Mr. Samuel Gidney on a voyage from Sandy Cove to Boston harboured at Machias, Maine. ON of the inhabitants of the place came on board the vessel and on learning the schooner was from Sandy Cove asked if he (Gidney) ever heard of a man without legs being landed on the shore at that place. He then told the following story. A stowaway on an Italian ship loading at some point in N.B. between St. John and the State of Maine was driven ashore. In attempting to cross a pond on some logs he fell through into the water. After getting out of the pond he spent the night in a sawmill. It was in the month of March and as the weather was extremely cold his legs were so badly frozen that it was necessary to amputate them.

The people of the place gave the American who was fishing along the N.B. coast in a small vessel ten dollars to land the cripple in Nova Scotia. He did so landing him at Sandy Cove.

When I saw Jerome the day after he was landed he answered or tried to answer questions readily enough. He named the rig of the different vessels in the Bay.

He used the words “Si, Si” often and from his manner of using them I thought he meant yes.

His intellect appeared to be very feeble. Perhaps this impression due to his ignorance of our language.

With best wishes, I am

Faithfully yours,

(Signed) A.M. Gidney.

I regret to say I have lost Mr. Mecchi’s letter, written several years ago when he had the opportunity of daily intercourse with his unfortunate countryman.
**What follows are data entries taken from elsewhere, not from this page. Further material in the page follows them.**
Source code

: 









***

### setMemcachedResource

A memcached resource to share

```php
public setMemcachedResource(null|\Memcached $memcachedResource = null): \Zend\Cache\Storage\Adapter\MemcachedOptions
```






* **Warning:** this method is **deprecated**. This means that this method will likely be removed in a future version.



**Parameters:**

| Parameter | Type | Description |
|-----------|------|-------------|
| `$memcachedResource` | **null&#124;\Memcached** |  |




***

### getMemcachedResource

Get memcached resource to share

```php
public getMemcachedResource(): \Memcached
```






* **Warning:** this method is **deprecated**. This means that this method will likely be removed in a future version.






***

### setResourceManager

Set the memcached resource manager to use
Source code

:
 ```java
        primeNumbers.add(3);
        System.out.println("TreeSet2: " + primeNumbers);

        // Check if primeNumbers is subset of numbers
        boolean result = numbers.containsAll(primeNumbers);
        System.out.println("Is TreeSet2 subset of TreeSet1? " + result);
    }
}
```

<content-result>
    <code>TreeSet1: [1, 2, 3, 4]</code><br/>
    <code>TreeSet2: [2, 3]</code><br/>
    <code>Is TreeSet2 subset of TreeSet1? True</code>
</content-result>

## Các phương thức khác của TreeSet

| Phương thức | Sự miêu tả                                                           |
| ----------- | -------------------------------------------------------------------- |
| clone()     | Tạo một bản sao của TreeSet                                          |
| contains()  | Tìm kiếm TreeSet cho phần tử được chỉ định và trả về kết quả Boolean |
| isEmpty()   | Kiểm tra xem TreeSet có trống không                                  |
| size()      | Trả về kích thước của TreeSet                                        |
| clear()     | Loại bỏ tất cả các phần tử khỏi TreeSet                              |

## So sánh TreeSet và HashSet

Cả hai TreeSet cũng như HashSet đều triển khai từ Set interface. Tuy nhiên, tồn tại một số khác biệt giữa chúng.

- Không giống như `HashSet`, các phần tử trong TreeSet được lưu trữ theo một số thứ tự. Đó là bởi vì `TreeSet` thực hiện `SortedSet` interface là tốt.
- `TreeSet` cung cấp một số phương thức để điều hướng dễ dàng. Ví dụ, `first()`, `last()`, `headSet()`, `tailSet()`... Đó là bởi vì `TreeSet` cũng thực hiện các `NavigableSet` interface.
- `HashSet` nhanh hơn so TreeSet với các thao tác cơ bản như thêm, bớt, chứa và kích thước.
He spoke of the possibility of the men having a lucid interval at the approach of death, which often happens to people long insane, and then giving his history, so desired by the curious, provided any one who can understand and translate the probably unimportant and uninteresting statements, should be present.

A.W. Savary,

Annapolis Royal, N.S.

P.S. Since writing the above a gentleman on the staff of the St. John Sun informs me that Senator King also said that the unfortunate man had been working in the lumber wood for his (the Senator’s ) father, when he met the disaster. He got lost from the camp.